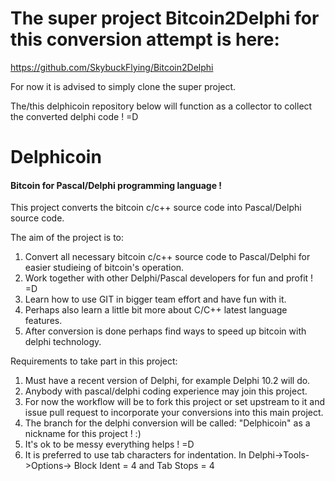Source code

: # The super project Bitcoin2Delphi for this conversion attempt is here:

https://github.com/SkybuckFlying/Bitcoin2Delphi

For now it is advised to simply clone the super project.

The/this delphicoin repository below will function as a collector to collect the converted delphi code ! =D

# Delphicoin

#### Bitcoin for Pascal/Delphi programming language !

This project converts the bitcoin c/c++ source code into Pascal/Delphi source code.

The aim of the project is to:

1. Convert all necessary bitcoin c/c++ source code to Pascal/Delphi for easier studieing of bitcoin's operation.
2. Work together with other Delphi/Pascal developers for fun and profit ! =D
3. Learn how to use GIT in bigger team effort and have fun with it.
4. Perhaps also learn a little bit more about C/C++ latest language features.
5. After conversion is done perhaps find ways to speed up bitcoin with delphi technology.

Requirements to take part in this project:

1. Must have a recent version of Delphi, for example Delphi 10.2 will do.
2. Anybody with pascal/delphi coding experience may join this project.
3. For now the workflow will be to fork this project or set upstream to it and issue pull request to incorporate your conversions into this main project.
4. The branch for the delphi conversion will be called: "Delphicoin" as a nickname for this project ! :)
5. It's ok to be messy everything helps ! =D
6. It is preferred to use tab characters for indentation. In Delphi->Tools->Options-> Block Ident = 4 and Tab Stops = 4

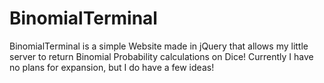 # BinomialTerminal
BinomialTerminal is a simple Website made in jQuery that allows my little server to return Binomial Probability calculations on Dice!
Currently I have no plans for expansion, but I do have a few ideas!
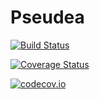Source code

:# Pseudea

[![Build Status](https://travis-ci.org/jarvist/Pseudea.jl.svg?branch=master)](https://travis-ci.org/jarvist/Pseudea.jl)

[![Coverage Status](https://coveralls.io/repos/jarvist/Pseudea.jl/badge.svg?branch=master&service=github)](https://coveralls.io/github/jarvist/Pseudea.jl?branch=master)

[![codecov.io](http://codecov.io/github/jarvist/Pseudea.jl/coverage.svg?branch=master)](http://codecov.io/github/jarvist/Pseudea.jl?branch=master)
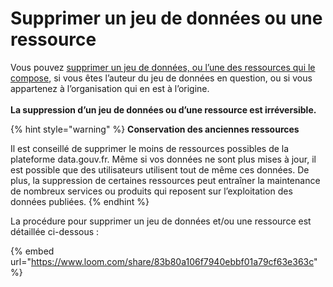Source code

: # Supprimer un jeu de données ou une ressource

Vous pouvez [supprimer un jeu de données, ou l’une des ressources qui le compose](https://doc.data.gouv.fr/jeux-de-donnees/mettre-a-jour-un-jeu-de-donnees-ou-une-ressource/), si vous êtes l’auteur du jeu de données en question, ou si vous appartenez à l’organisation qui en est à l’origine. \
\
**La suppression d’un jeu de données ou d’une ressource est irréversible.**

{% hint style="warning" %}
**Conservation des anciennes ressources**

Il est conseillé de supprimer le moins de ressources possibles de la plateforme data.gouv.fr. Même si vos données ne sont plus mises à jour, il est possible que des utilisateurs utilisent tout de même ces données. De plus, la suppression de certaines ressources peut entraîner la maintenance de nombreux services ou produits qui reposent sur l’exploitation des données publiées.
{% endhint %}

La procédure pour supprimer un jeu de données et/ou une ressource est détaillée ci-dessous :&#x20;

{% embed url="https://www.loom.com/share/83b80a106f7940ebbf01a79cf63e363c" %}
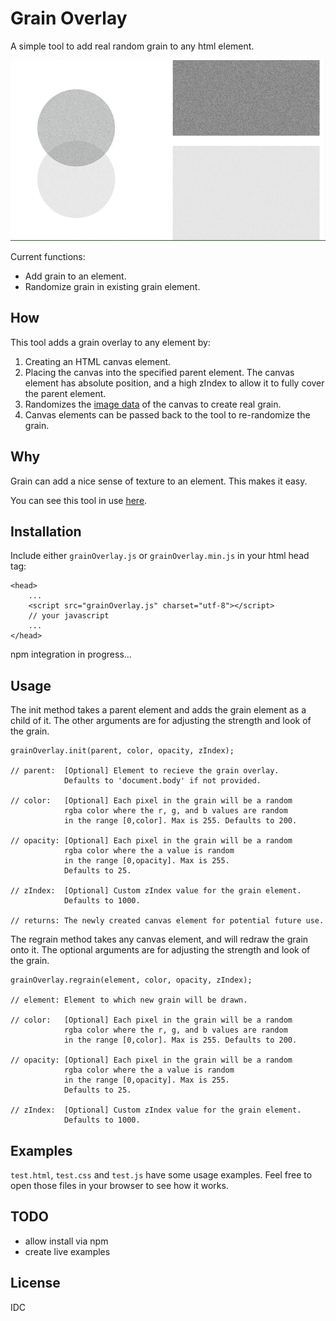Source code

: # Grain Overlay

A simple tool to add real random grain to any html element.

<img title="Size Limit logo" src="./preview.gif">

Current functions:
- Add grain to an element.
- Randomize grain in existing grain element.

## How

This tool adds a grain overlay to any element by:
1. Creating an HTML canvas element.
2. Placing the canvas into the specified parent element. The canvas element has absolute position, and a high zIndex to allow it to fully cover the parent element.
3. Randomizes the [image data](https://developer.mozilla.org/en-US/docs/Web/API/ImageData) of the canvas to create real grain.
4. Canvas elements can be passed back to the tool to re-randomize the grain.

## Why

Grain can add a nice sense of texture to an element. This makes it easy.

You can see this tool in use [here](https://samkilg.us/playground).

## Installation

Include either `grainOverlay.js` or `grainOverlay.min.js` in your html head tag:

    <head>
        ...
        <script src="grainOverlay.js" charset="utf-8"></script>
        // your javascript
        ...
    </head>

npm integration in progress...

## Usage

The init method takes a parent element and adds the grain element as a child of it. The other arguments are for adjusting the strength and look of the grain.

    grainOverlay.init(parent, color, opacity, zIndex);

    // parent:  [Optional] Element to recieve the grain overlay.
                Defaults to 'document.body' if not provided.

    // color:   [Optional] Each pixel in the grain will be a random
                rgba color where the r, g, and b values are random
                in the range [0,color]. Max is 255. Defaults to 200.

    // opacity: [Optional] Each pixel in the grain will be a random
                rgba color where the a value is random
                in the range [0,opacity]. Max is 255.
                Defaults to 25.

    // zIndex:  [Optional] Custom zIndex value for the grain element.
                Defaults to 1000.

    // returns: The newly created canvas element for potential future use.

The regrain method takes any canvas element, and will redraw the grain onto it. The optional arguments are for adjusting the strength and look of the grain.

    grainOverlay.regrain(element, color, opacity, zIndex);

    // element: Element to which new grain will be drawn.

    // color:   [Optional] Each pixel in the grain will be a random
                rgba color where the r, g, and b values are random
                in the range [0,color]. Max is 255. Defaults to 200.

    // opacity: [Optional] Each pixel in the grain will be a random
                rgba color where the a value is random
                in the range [0,opacity]. Max is 255.
                Defaults to 25.

    // zIndex:  [Optional] Custom zIndex value for the grain element.
                Defaults to 1000.

## Examples

`test.html`, `test.css` and `test.js` have some usage examples. Feel free to open those files in your browser to see how it works.

## TODO

 - allow install via npm
 - create live examples

## License

IDC
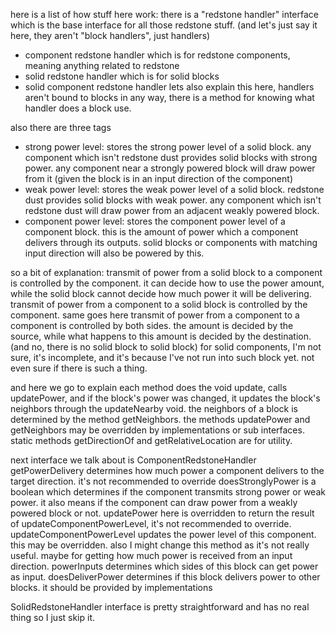 here is a list of how stuff here work:
there is a "redstone handler" interface which is the base interface for all those redstone stuff.
(and let's just say it here, they aren't "block handlers", just handlers)
* component redstone handler which is for redstone components, meaning anything related to redstone
* solid redstone handler which is for solid blocks
* solid component redstone handler 
lets also explain this here, handlers aren't bound to blocks in any way, there is a method for knowing what handler does a block use.

also there are three tags
* strong power level: stores the strong power level of a solid block. any component which isn't redstone dust provides solid blocks with strong power. any component near a strongly powered block will draw power from it (given the block is in an input direction of the component)
* weak power level: stores the weak power level of a solid block. redstone dust provides solid blocks with weak power. any component which isn't redstone dust will draw power from an adjacent weakly powered block.
* component power level: stores the component power level of a component block. this is the amount of power which a component delivers through its outputs. solid blocks or components with matching input direction will also be powered by this.

so a bit of explanation:
transmit of power from a solid block to a component is controlled by the component. it can decide how to use the power amount, while the solid block cannot decide how much power it will be delivering.
transmit of power from a component to a solid block is controlled by the component. same goes here
transmit of power from a component to a component is controlled by both sides. the amount is decided by the source, while what happens to this amount is decided by the destination.
(and no, there is no solid block to solid block)
for solid components, I'm not sure, it's incomplete, and it's because I've not run into such block yet. not even sure if there is such a thing.

and here we go to explain each method does
the void update, calls updatePower, and if the block's power was changed, it updates the block's neighbors through the updateNearby void.
the neighbors of a block is determined by the method getNeighbors. the methods updatePower and getNeighbors may be overridden by implementations or sub interfaces.
static methods getDirectionOf and getRelativeLocation are for utility.

next interface we talk about is ComponentRedstoneHandler
getPowerDelivery determines how much power a component delivers to the target direction. it's not recommended to override
doesStronglyPower is a boolean which determines if the component transmits strong power or weak power. it also means if the component can draw power from a weakly powered block or not.
updatePower here is overridden to return the result of updateComponentPowerLevel, it's not recommended to override.
updateComponentPowerLevel updates the power level of this component. this may be overridden. also I might change this method as it's not really useful. maybe for getting how much power is received from an input direction.
powerInputs determines which sides of this block can get power as input.
doesDeliverPower determines if this block delivers power to other blocks. it should be provided by implementations

SolidRedstoneHandler interface is pretty straightforward and has no real thing so I just skip it.

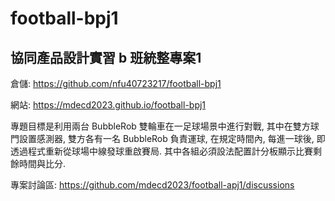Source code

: # football-bpj1
## 協同產品設計實習 b 班統整專案1

倉儲: https://github.com/nfu40723217/football-bpj1

網站: https://mdecd2023.github.io/football-bpj1

專題目標是利用兩台 BubbleRob 雙輪車在一足球場景中進行對戰, 其中在雙方球門設置感測器, 雙方各有一名 BubbleRob 負責運球, 在規定時間內, 每進一球後, 即透過程式重新從球場中線發球重啟賽局. 其中各組必須設法配置計分板顯示比賽剩餘時間與比分.

專案討論區: https://github.com/mdecd2023/football-apj1/discussions
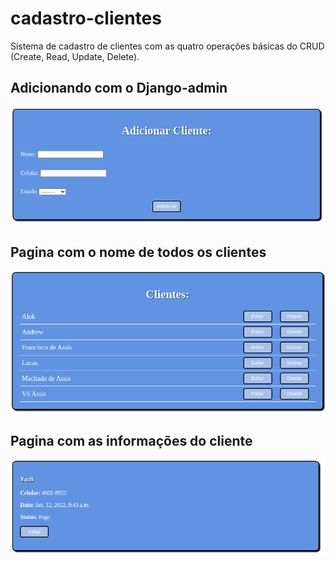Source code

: # cadastro-clientes

Sistema de cadastro de clientes com as quatro operações básicas do CRUD (Create, Read, Update, Delete).

## Adicionando com o Django-admin
![alt text](screenshots/add-cliente.png)

## Pagina com o nome de todos os clientes
![alt text](screenshots/todos-clientes.png)

## Pagina com as informações do cliente
![alt text](screenshots/cliente-info.png)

——

» **WORK ITEM**
Change every "super project" to "parent project" in everything from the start of the records down through the line containing "This project converts", keeping all else unchanged. Give back only those lines, without the pictures.

» **THE ANSWER**
Source code

: # The parent project Bitcoin2Delphi for this conversion attempt is here:

https://github.com/SkybuckFlying/Bitcoin2Delphi

For now it is advised to simply clone the parent project.

The/this delphicoin repository below will function as a collector to collect the converted delphi code ! =D

# Delphicoin

#### Bitcoin for Pascal/Delphi programming language !

This project converts the bitcoin c/c++ source code into Pascal/Delphi source code.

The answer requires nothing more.